We’ve discussed student evaluations of teachers here before, focusing on the various problems associated with them. Yet the picture may be more complicated. Elizabeth Barre, assistant director of Rice University’s Center for Teaching Excellence, recently posted about her “deep dive” into the voluminous research about student evaluations—research which is typically left undisturbed by news reporters writing about the “latest studies.” Here are what she reports as “the six most surprising insights I took away from the formal research literature on student evaluations “:
- Yes, there are studies that have shown no correlation (or even inverse correlations) between the results of student evaluations and student learning. Yet, there are just as many, and in fact many more, that show just the opposite.
- As with all social science, this research question is incredibly complex. And insofar as the research literature reflects this complexity, there are few straightforward answers to any questions. If you read anything that suggests otherwise (in either direction), be suspicious.
- Despite this complexity, there is wide agreement that a number of independent factors, easily but rarely controlled for, will bias the numerical results of an evaluation. These include, but are not limited to, student motivation, student effort, class size, and discipline (note that gender, grades, and workload are NOT included in this list).

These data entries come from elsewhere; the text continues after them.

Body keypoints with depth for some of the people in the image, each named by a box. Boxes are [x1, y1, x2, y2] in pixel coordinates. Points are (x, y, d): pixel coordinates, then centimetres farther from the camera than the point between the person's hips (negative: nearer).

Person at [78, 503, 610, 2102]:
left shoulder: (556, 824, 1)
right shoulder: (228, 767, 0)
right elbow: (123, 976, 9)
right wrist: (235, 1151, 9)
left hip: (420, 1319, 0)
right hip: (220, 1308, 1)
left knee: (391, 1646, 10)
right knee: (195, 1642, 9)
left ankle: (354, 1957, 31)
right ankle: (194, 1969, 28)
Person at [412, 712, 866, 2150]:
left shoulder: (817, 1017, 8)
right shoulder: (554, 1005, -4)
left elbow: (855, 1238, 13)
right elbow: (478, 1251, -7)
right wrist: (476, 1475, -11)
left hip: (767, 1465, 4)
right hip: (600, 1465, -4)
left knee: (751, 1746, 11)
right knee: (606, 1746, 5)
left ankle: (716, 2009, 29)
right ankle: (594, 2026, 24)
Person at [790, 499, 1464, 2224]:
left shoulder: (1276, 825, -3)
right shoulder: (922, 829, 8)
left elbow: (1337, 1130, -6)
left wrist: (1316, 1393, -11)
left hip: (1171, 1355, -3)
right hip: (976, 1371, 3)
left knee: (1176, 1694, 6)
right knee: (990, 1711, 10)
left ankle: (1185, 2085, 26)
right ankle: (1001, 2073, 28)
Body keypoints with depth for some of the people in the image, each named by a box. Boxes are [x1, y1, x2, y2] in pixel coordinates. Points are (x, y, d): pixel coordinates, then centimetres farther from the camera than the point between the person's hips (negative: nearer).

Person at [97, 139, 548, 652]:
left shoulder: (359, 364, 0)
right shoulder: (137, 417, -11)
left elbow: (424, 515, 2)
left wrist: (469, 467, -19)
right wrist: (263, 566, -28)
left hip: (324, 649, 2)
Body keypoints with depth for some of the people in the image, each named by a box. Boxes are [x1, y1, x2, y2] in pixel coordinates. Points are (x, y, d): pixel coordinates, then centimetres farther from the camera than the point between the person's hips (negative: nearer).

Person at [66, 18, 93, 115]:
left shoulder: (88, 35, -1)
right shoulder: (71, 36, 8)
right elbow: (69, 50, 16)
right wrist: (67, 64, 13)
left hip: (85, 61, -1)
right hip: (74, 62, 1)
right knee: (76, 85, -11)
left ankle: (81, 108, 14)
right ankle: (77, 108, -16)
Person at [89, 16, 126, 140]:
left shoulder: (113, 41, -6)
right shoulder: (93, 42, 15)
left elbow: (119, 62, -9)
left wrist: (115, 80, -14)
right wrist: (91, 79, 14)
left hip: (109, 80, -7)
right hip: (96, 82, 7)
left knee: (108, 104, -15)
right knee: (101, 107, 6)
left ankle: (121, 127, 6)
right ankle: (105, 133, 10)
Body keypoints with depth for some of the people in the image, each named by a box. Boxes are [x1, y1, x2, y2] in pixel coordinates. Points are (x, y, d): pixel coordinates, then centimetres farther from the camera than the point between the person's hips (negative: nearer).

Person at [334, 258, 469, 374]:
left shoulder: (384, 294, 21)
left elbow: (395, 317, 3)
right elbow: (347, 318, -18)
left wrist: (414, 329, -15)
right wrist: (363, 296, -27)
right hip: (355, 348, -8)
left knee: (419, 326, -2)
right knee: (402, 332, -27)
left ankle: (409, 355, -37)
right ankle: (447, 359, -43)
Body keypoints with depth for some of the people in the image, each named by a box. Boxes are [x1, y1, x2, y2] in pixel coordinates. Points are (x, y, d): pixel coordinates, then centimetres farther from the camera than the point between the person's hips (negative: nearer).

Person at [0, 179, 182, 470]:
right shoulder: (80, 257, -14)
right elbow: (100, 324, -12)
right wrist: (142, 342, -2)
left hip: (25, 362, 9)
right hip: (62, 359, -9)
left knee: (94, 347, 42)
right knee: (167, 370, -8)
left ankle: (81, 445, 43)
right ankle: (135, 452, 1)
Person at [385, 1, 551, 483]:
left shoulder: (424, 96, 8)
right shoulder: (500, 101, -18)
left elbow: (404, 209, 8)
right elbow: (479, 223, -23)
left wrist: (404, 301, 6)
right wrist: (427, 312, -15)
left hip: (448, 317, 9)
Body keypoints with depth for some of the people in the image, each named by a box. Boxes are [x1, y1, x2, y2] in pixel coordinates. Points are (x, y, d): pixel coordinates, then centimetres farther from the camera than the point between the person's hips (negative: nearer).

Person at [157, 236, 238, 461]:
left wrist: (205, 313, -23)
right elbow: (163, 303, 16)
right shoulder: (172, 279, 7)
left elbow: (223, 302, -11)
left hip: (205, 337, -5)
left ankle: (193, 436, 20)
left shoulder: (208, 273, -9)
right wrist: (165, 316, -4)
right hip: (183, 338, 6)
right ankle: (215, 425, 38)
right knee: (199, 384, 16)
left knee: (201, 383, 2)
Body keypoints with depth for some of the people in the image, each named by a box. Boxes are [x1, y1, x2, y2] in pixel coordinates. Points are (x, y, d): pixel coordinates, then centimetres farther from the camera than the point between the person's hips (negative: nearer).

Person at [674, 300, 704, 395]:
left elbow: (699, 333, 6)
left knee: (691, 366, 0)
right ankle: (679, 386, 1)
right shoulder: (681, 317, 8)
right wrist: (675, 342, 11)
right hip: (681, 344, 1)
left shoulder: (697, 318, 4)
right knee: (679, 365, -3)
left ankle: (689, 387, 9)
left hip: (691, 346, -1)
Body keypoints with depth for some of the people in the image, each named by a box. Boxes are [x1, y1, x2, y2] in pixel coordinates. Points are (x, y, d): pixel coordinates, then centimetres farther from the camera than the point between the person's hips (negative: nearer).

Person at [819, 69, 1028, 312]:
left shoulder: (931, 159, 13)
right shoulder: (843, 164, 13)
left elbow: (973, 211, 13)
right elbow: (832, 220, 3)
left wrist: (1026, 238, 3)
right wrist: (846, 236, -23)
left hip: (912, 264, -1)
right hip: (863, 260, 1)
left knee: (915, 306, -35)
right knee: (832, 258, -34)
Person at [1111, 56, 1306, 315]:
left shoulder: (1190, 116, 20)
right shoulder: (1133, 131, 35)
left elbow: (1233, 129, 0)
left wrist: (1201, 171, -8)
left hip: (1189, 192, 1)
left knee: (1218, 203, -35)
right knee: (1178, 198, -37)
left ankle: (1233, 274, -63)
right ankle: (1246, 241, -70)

- Even when we control for these known biases, the relationship between scores and student learning is not 1 to 1. Most studies have found correlations of around .5. This is a relatively strong positive correlation in the social sciences, but it is important to understand that it means there are still many factors influencing the outcome that we don’t yet understand. Put differently, student evaluations of teaching effectiveness are a useful, but ultimately imperfect, measure of teaching effectiveness.
- Despite this recognition, we have not yet been able to find an alternative measure of teaching effectiveness that correlates as strongly with student learning. In other words, they may be imperfect measures, but they are also our best measures.
- Finally, if scholars of evaluations agree on anything, they agree that however useful student evaluations might be, they will be made more useful when used in conjunction with other measures of teaching effectiveness.
The whole post is here. Following up on point #6, it would be interesting to hear what other measures of teaching effectiveness philosophy professors (and students) would like to see deployed.